- _Consigne 1_
Répondez aux questions suivantes à partir de l’article sur Épopée :
(a) Quel est le prénom de la femme flic et dans quel quartier travaille-t-elle ?
(b) Que sait-on seulement de la mystérieuse messagère ?
(c) À quoi le texte du livre est-il comparé ?

L’Épopée de Marie Cosnay ou la jubilation dans la création
Des cuisiniers ouïgours, des trafiquants, la guerre en Syrie qui déstabilise tout le Proche-Orient, et une femme flic à Belleville prénommée Zelda. Et aussi une mystérieuse messagère dont on sait seulement qu’elle est sexless. Et un héron qui plane à la suite d’un beau fuyard, mais peut-être n’est-il qu’un motif imprimé au dos de son blouson. Dès les premiers paragraphes d’Épopée, le nouveau livre de l’érudite et très talentueuse Marie Cosnay, on a l’impression d’être noyé sous une avalanche. Puis les choses s’organisent, et se désorganisent, et de page en page toujours les personnages échappent au lecteur, l’intrigue se ramifie à l’infini, dans un texte construit comme un tourbillon qui concentrerait des préoccupations très actuelles.

- _Consigne 2_
Renvoyez à l’identique la portion des entrées qui part du début des entrées et se termine par la ligne contenant « List each element's », les deux bornes comprises.

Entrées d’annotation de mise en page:
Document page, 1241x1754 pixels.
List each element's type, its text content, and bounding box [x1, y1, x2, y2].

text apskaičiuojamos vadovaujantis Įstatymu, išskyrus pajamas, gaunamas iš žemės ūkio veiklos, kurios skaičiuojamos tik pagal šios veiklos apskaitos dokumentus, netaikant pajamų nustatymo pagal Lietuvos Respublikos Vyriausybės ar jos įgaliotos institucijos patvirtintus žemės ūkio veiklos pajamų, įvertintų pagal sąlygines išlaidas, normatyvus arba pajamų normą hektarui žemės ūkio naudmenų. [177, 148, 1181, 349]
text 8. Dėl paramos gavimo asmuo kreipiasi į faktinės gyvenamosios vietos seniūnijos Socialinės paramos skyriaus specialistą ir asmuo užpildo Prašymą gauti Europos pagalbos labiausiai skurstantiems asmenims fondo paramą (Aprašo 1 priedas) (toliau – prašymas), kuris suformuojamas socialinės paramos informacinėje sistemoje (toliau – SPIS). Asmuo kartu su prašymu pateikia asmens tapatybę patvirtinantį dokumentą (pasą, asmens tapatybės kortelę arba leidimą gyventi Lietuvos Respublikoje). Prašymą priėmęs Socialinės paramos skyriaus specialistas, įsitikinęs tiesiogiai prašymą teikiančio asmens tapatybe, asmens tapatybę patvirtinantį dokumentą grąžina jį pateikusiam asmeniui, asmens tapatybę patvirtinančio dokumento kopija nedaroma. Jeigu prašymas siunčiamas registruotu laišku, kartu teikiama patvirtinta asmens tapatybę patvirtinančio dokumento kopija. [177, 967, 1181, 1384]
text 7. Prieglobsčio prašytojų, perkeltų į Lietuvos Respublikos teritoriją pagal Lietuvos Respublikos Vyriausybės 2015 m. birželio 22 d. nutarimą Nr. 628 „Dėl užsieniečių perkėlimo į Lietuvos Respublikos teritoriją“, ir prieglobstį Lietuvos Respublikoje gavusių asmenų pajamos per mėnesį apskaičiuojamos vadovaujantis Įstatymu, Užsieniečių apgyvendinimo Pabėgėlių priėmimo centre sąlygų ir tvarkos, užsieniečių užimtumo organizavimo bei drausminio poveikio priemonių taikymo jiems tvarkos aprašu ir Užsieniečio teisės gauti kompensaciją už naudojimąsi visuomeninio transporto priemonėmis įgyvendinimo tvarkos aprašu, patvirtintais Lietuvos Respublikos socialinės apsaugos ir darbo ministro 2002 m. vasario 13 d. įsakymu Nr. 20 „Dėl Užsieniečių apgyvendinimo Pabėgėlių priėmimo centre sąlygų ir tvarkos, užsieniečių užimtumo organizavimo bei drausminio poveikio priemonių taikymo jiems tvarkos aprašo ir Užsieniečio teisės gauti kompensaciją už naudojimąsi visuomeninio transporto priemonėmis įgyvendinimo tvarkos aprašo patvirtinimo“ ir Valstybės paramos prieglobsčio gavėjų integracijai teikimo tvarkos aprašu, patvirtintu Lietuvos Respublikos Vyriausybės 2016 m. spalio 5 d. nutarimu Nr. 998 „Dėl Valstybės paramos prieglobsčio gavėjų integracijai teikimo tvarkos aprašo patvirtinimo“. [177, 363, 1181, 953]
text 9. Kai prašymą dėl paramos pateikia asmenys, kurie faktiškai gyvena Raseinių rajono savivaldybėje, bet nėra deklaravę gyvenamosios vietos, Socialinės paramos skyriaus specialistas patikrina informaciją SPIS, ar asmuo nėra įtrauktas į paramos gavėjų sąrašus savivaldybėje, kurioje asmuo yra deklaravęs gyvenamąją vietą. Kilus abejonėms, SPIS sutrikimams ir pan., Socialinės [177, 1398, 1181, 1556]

- _Réponse complète 1_
(a) Elle se prénomme Zelda et travaille à Belleville.
(b) On sait seulement qu’elle est sexless.
(c) Il est comparé à un tourbillon qui concentrerait des préoccupations très actuelles.

- _Réponse complète 2_
Document page, 1241x1754 pixels.
List each element's type, its text content, and bounding box [x1, y1, x2, y2].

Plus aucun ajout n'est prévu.